I see that some very similar questions have been answered, perhaps some more general answer contains my question.
I was asked how many combinations there would be if exactly 3 digits are used for a 4 digit pin code.
I reasoned in the following way but I am not completely sure I have thought of everything. Rather than taking the combinations in order of appearance (which I initially tried to but failed) I looked at the doublets:
Any combination will contain one number doubled since all three digits must be used. The doublets can occur for a number of combinations, like the lines of the sides in a square with number of diagonals added, i.e. in 6 ways. The 3 doublets (1,1) (2,2) and (3,3) arranged in 6 ways allows for 18 combinations.
For everyone of these the remaining two digits can be arranged I 2 ways such as for example after the doublet (1,1) must come (2,3) and (3,2). This gives me 2*18=36 combinations.
Does this look reasonable to you?
Best Answer
One way to count those pin codes:
First choose the digit to use doubly, this an be done in $10$ ways ($0$ to $9$).
Then choose the $2$ positions out of $4$ to put those in, there are $\binom{4}{2} = 6$ ways for that.

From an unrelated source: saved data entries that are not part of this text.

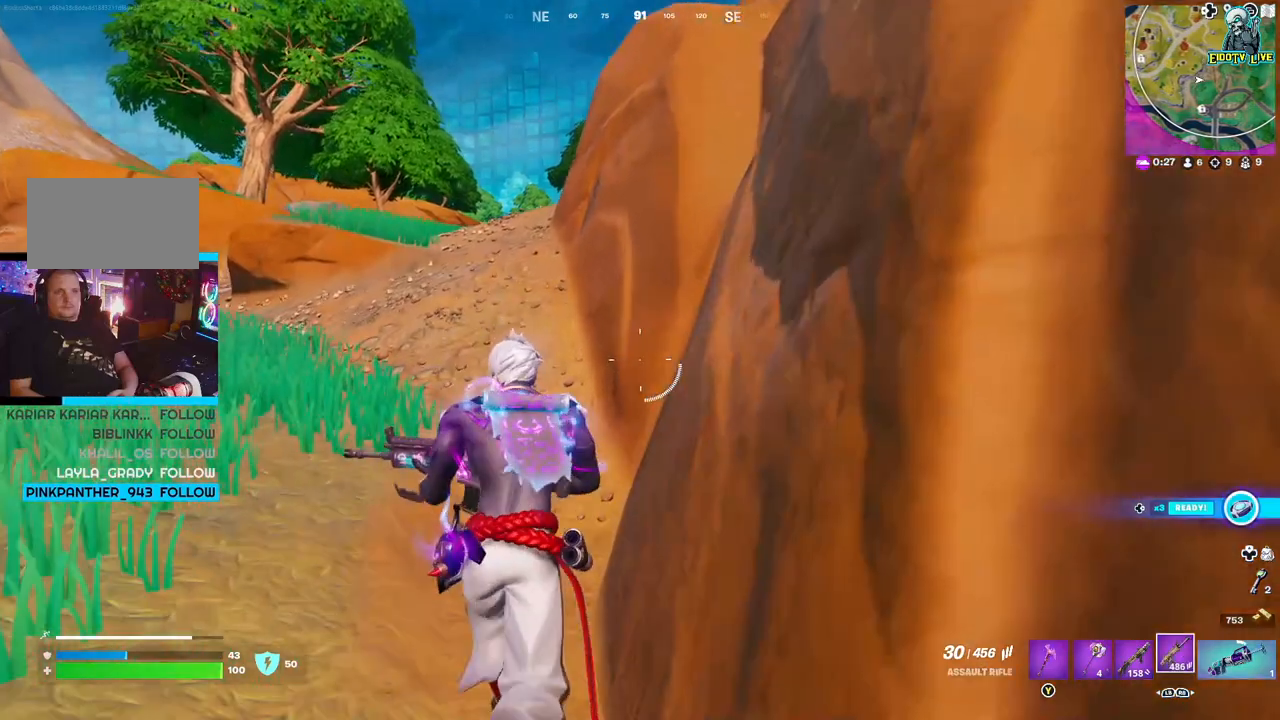
{"buttons": [], "left_stick": "center", "right_stick": "center", "events": [[83, "L1", "down"], [250, "L1", "up"], [417, "left_stick", "center"]]}
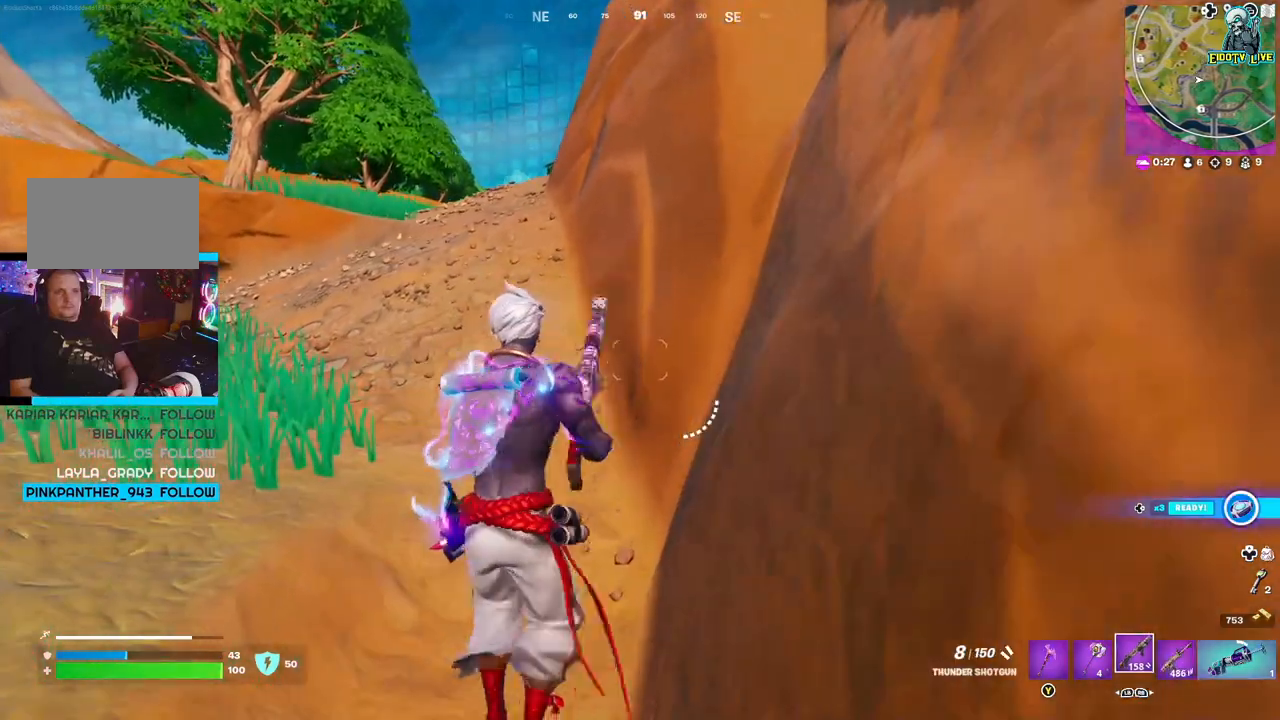
{"buttons": ["X"], "left_stick": "up-right", "right_stick": "center", "events": [[17, "right_stick", "left"], [83, "left_stick", "up-right"], [250, "right_stick", "center"], [333, "X", "down"]]}
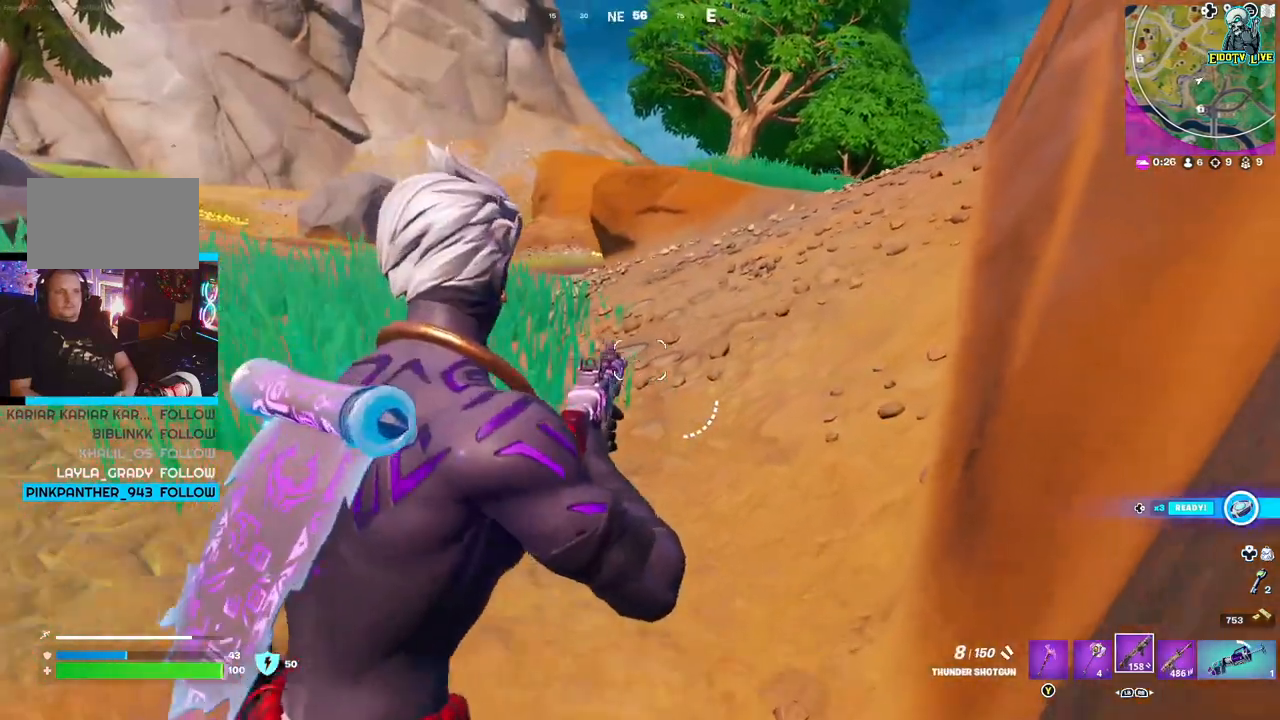
{"buttons": [], "left_stick": "center", "right_stick": "left", "events": [[17, "X", "up"], [83, "X", "down"], [117, "left_stick", "center"], [200, "X", "up"], [483, "right_stick", "left"]]}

Now fill the two remaining positions left to right from the $9$ remaining digits in $9 \times 8$ ways.
So in total I get $10\times 9 \times 8 \times 6 = 4320$ pin codes with exactly three distinct digits. Confirmed by a simple Python script.
If you already know the three digits that are being used, the same way yields $\binom{4}{2} \times 3! = 36$ ways, as your answer initially was.